The 154th Ohio Infantry Regiment, sometimes 154th Ohio Volunteer Infantry (or 154th OVI) was an infantry regiment in the Union Army during the American Civil War.

Service
The 154th Ohio Infantry was organized at Camp Dennison near Cincinnati, Ohio, and mustered in May 8, 1864, for 100 days service under the command of Colonel Robert Stevenson.

The regiment left Ohio for New Creek, West Virginia, May 12. It served guard and picket duty at New Creek until May 29. (Company F detached at Piedmont May 22 to August 22.) It moved to Greenland Gap May 29 and was involved in a skirmish near Moorefield June 4. (One company detached at Youghiogheny Bridge until July 25.) The regiment engaged in numerous scouting expeditions until July 25 when it moved to New Creek. After action at New Creek August 4, it moved to Camp Chase, Columbus, Ohio, August 10 to guard prisoners. It then moved to Camp Dennison August 22.

__Supplied data__
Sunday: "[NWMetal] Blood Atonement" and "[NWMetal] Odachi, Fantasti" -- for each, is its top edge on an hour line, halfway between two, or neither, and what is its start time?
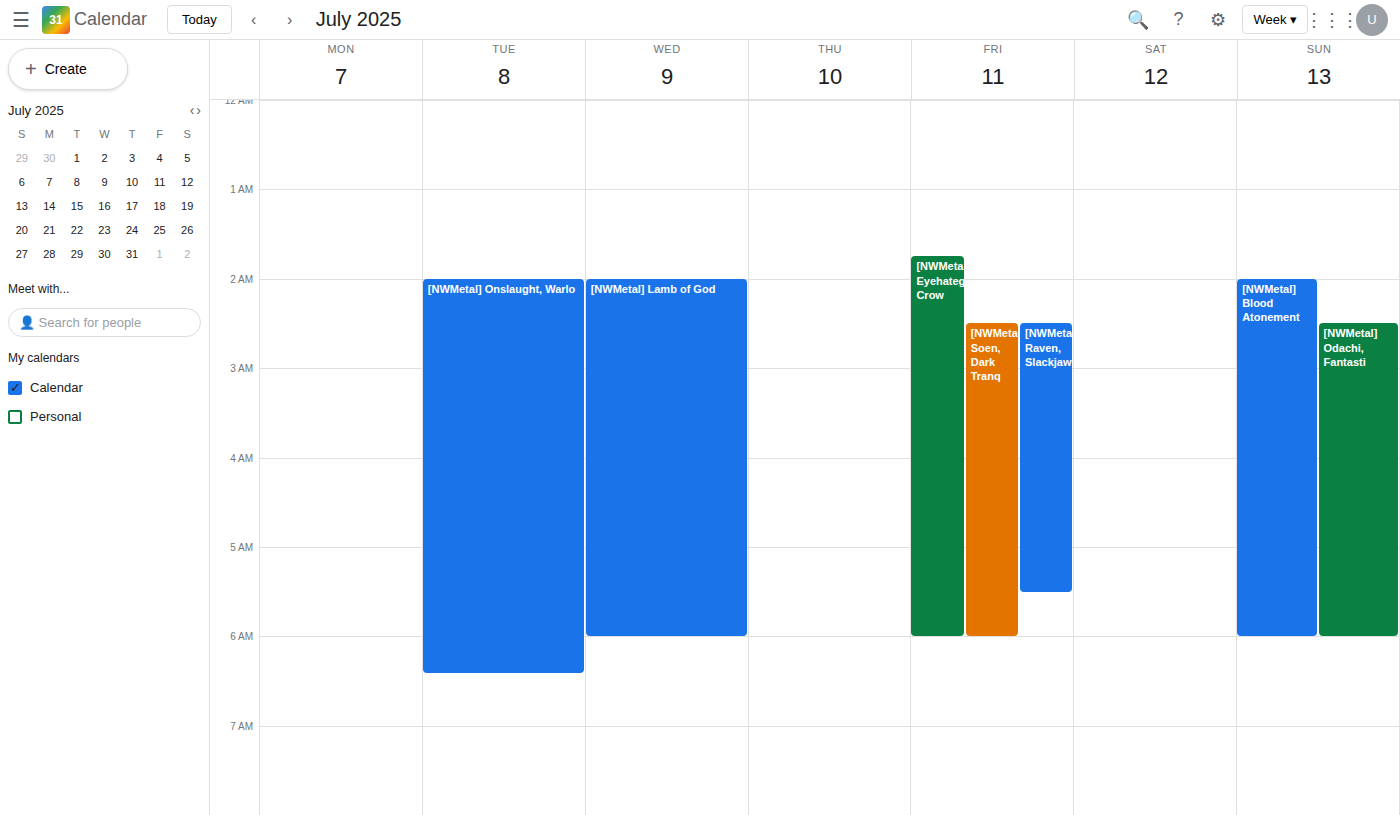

__Set task 1__
From the history of the 154th Ohio Infantry, reproduce the stretch from "The 154th Ohio Infantry Regiment, sometimes" through "American Civil War.".
__Set task 2__
In the history of the 154th Ohio Infantry, recast the paragraph beginning "The regiment left Ohio for New Creek" as a chronological list, keeping its main facts.
__Set task 3__
Write what comes next in the history of the 154th Ohio Infantry, picking up after its final sentence.

__Written reply 1__
The 154th Ohio Infantry Regiment, sometimes 154th Ohio Volunteer Infantry (or 154th OVI) was an infantry regiment in the Union Army during the American Civil War.

__Written reply 2__
- May 12: Left Ohio for New Creek, West Virginia.
- May 12–29: Guard and picket duty at New Creek.
- May 22–August 22: Company F detached at Piedmont.
- May 29: Moved to Greenland Gap.
- June 4: Skirmish near Moorefield.
- Until July 25: One company detached at Youghiogheny Bridge. The regiment carried out numerous scouting expeditions.
- July 25: Moved to New Creek.
- August 4: Action at New Creek.
- August 10: Moved to Camp Chase, Columbus, Ohio, to guard prisoners.
- August 22: Moved to Camp Dennison.

__Written reply 3__
The 154th Ohio Infantry mustered out of service September 1, 1864, at Camp Dennison.

Ohio National Guard
Over 35,000 Ohio National Guardsmen were federalized and organized into regiments for 100 days service in May 1864. Shipped to the Eastern Theater, they were designed to be placed in "safe" rear areas to protect railroads and supply points, thereby freeing regular troops for Lt. Gen. Ulysses S. Grant’s push on the Confederate capital of Richmond, Virginia. As events transpired, many units found themselves in combat, stationed in the path of Confederate Gen. Jubal Early’s veteran Army of the Valley during its famed Valley Campaigns of 1864. Ohio Guard units met the battle-tested foe head on and helped blunt the Confederate offensive thereby saving Washington, D.C. from capture. Ohio National Guard units participated in the battles of Monacacy, Fort Stevens, Harpers Ferry, and in the siege of Petersburg.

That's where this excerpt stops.